Woody Johnson walked down the hallway and pulled out the two agents who were successfully interviewing Jewell. He passed along Mr. Freeh’s instruction. The agents went back to the conference room and read Jewell his rights. Jewell said he would like to call an attorney, and that ended the interview.
“If we could have continued with Jewell, we could have confirmed what he told us and cleared him more quickly,” Woody Johnson told me.
Not until seven months after the incident did Mr. Freeh acknowledge in congressional testimony his own role in the fiasco. Pointing out that he had been a federal judge, Mr. Freeh said, “It is a matter of legal speculation whether a court would have ruled that Miranda warnings were required in Mr. Jewell’s case.”
Giving Jewel his Miranda rights ended the interview where Jewel would have been able to clear his name because Freeh had intervened. Consequently, the real bomber, violent anti-abortionist and LGBTQHater Eric Robert Rudolph continued his bombing spree for several more years.
In connection to his 2005 plea, Rudolph is serving consecutive life sentences at ADX Florence, a federal super-maximum-security prison in the Colorado desert, for bombing the Atlanta Summer Olympics in 1996 and an abortion clinic in Birmingham, Ala., two years later.
In between those fatal attacks, Rudolph also carried out the bombings in early 1997 of an abortion clinic in Sandy Springs, Georgia, and an Atlanta lesbian bar.
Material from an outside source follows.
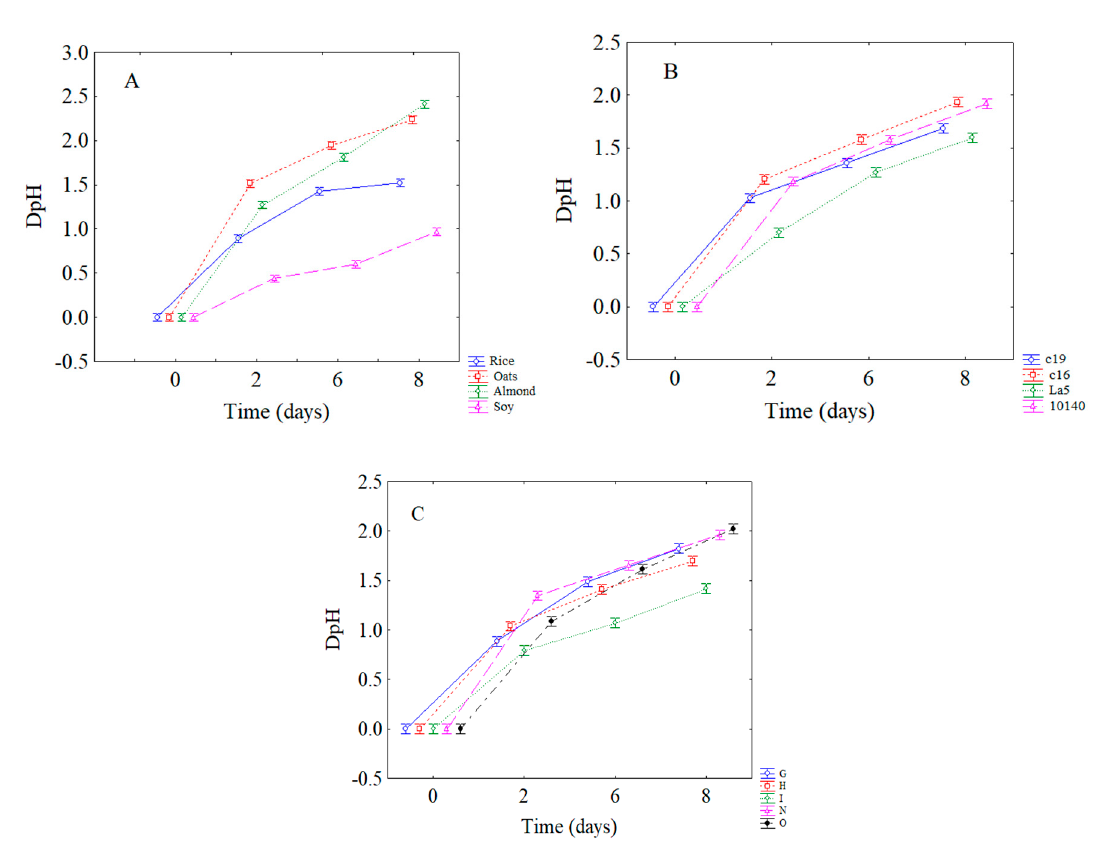
Figure 5. Decomposition of the statistical hypothesis for the interaction of time vs beverages ( A ), vs strains ( B ) and vs combinations ( C ) on acidification. Bars denote 95% confidence intervals. For the code of US treatments see Table 1.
So the Republican head of the FBI, Louie Freeh, was responsible for letting a deadly right-wing anti-abortionist and homophobe continue bombing and ultimately kill more people including a police officer. In no way was this the act of Democrats.
From J. Edgar Hoover who oversaw the implementation of COINTELPRO, a secret and illegal campaign of surveillance and false evidence used against Civil Rights and Anti-Vietnam War activists which led to the bugging of Dr. Martin Luther King Jr.’s home to the false imprisonment of members of the Black Panthers such a Geronimo Pratt, and ultimately led to the government completely dropping its case against the Weathermen due to the use of falsified evidence, to the FBI Directors of today there has been corruption and partisan bias within the Bureau.
But it’s almost always been directed against Democrats and the Left, almost never in their favor.